Material supplied:
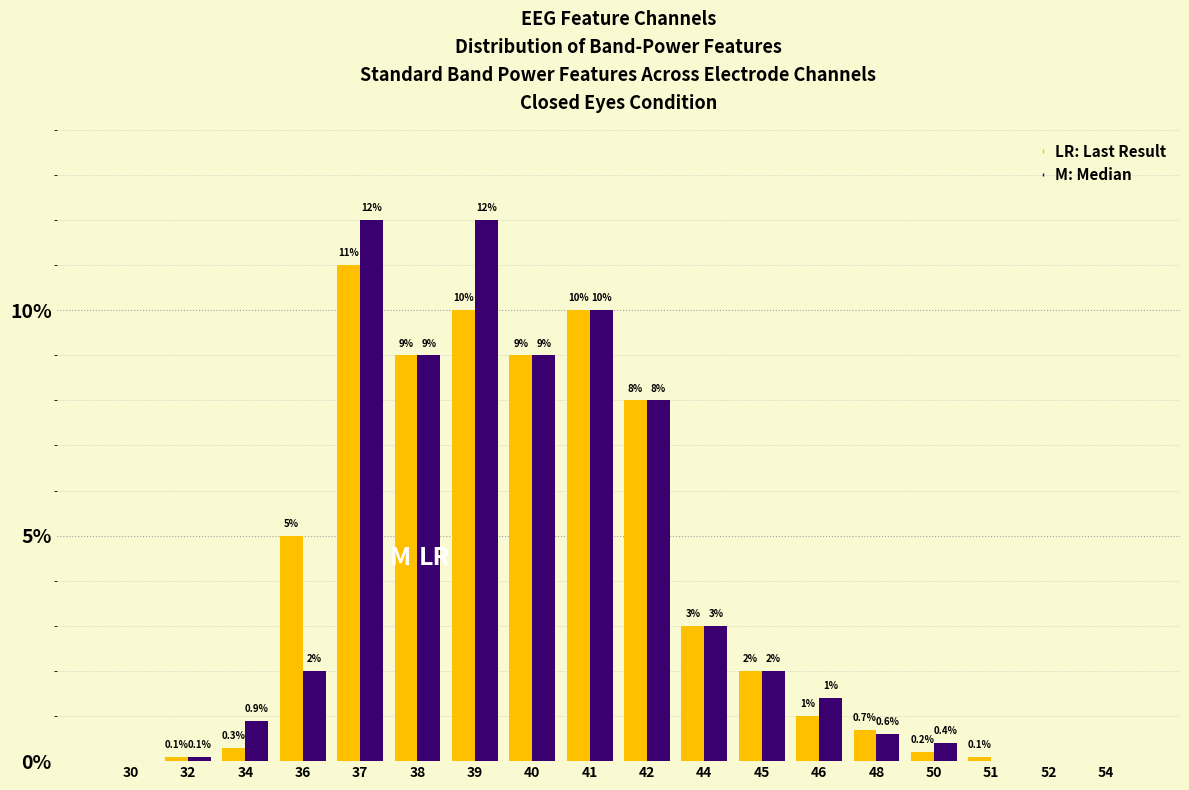

What is the total value across all series at 39?

22.0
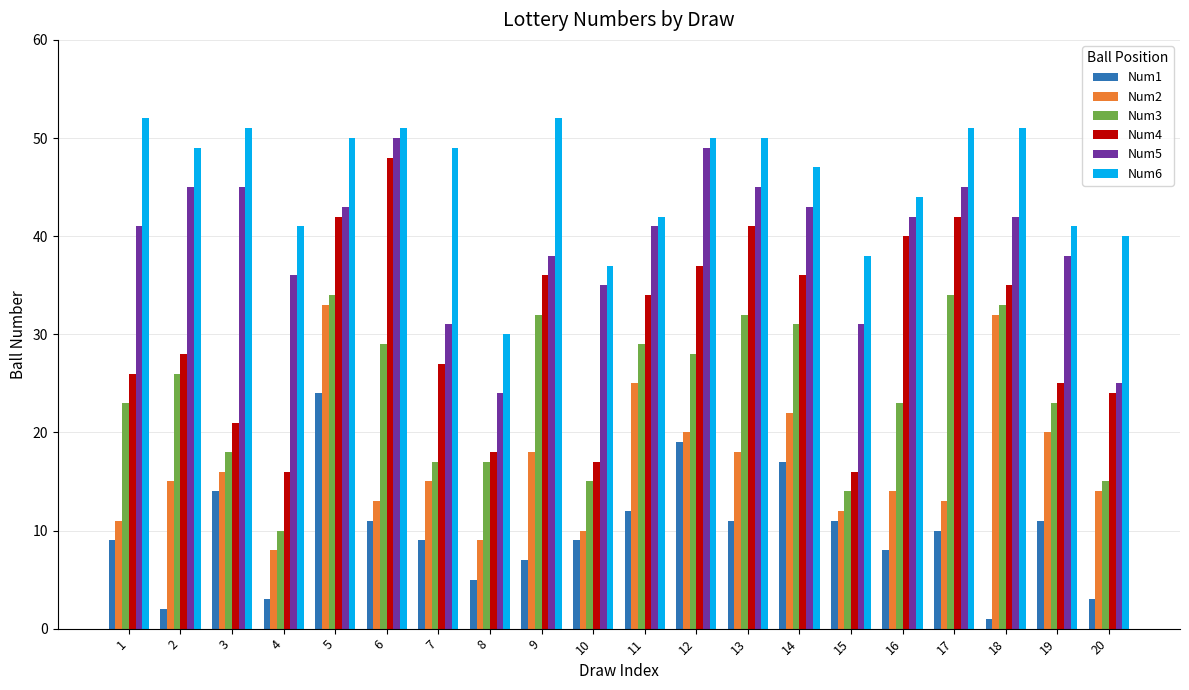

Where does the Num5 series first go above 42?

2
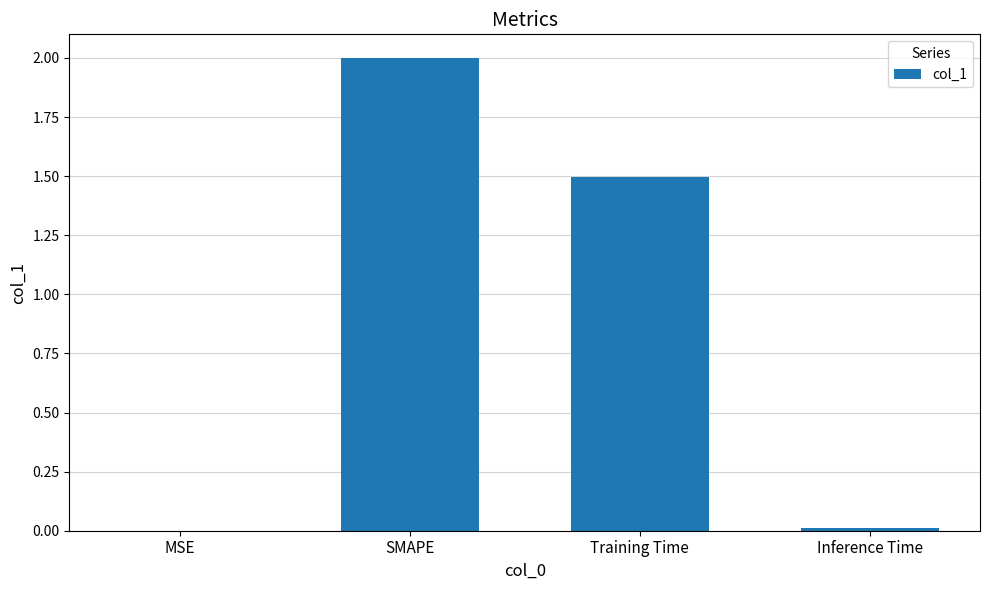

Which label corresponds to the largest value in the chart?

SMAPE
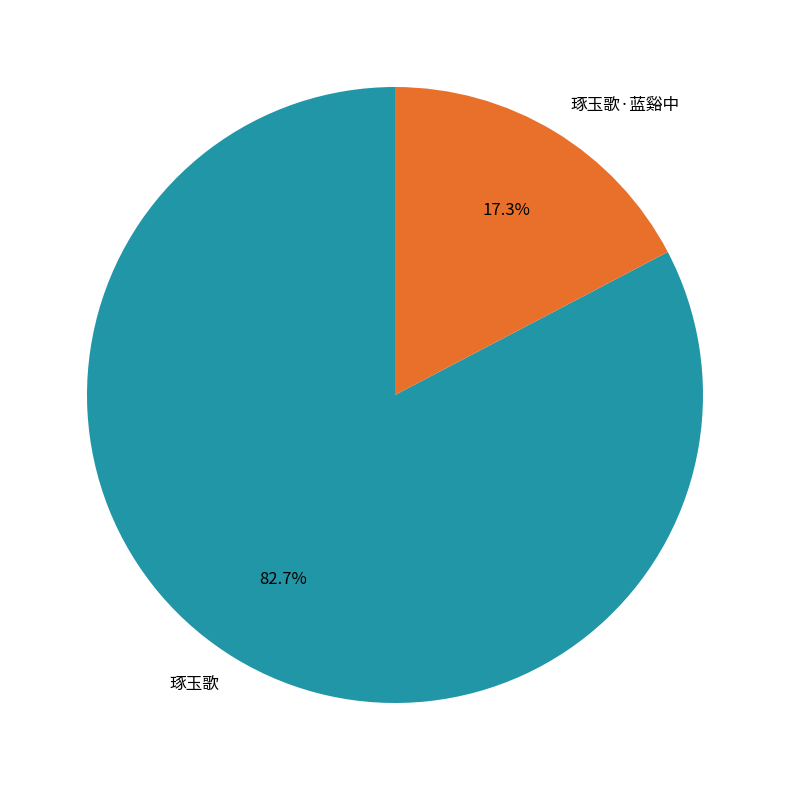

Does any single category account for the majority?

Yes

Brief: Put the part of the records that opens with the line containing "Which label corresponds" and runs through the end of the records into a Markdown table with the columns Row and Line. Number each non-blank line, and leave out blank lines and pictures.

Solution for this problem:
| Row | Line |
|---|---|
| 1 | Which label corresponds to the largest value in the chart? |
| 2 | SMAPE |
| 3 | Does any single category account for the majority? |
| 4 | Yes |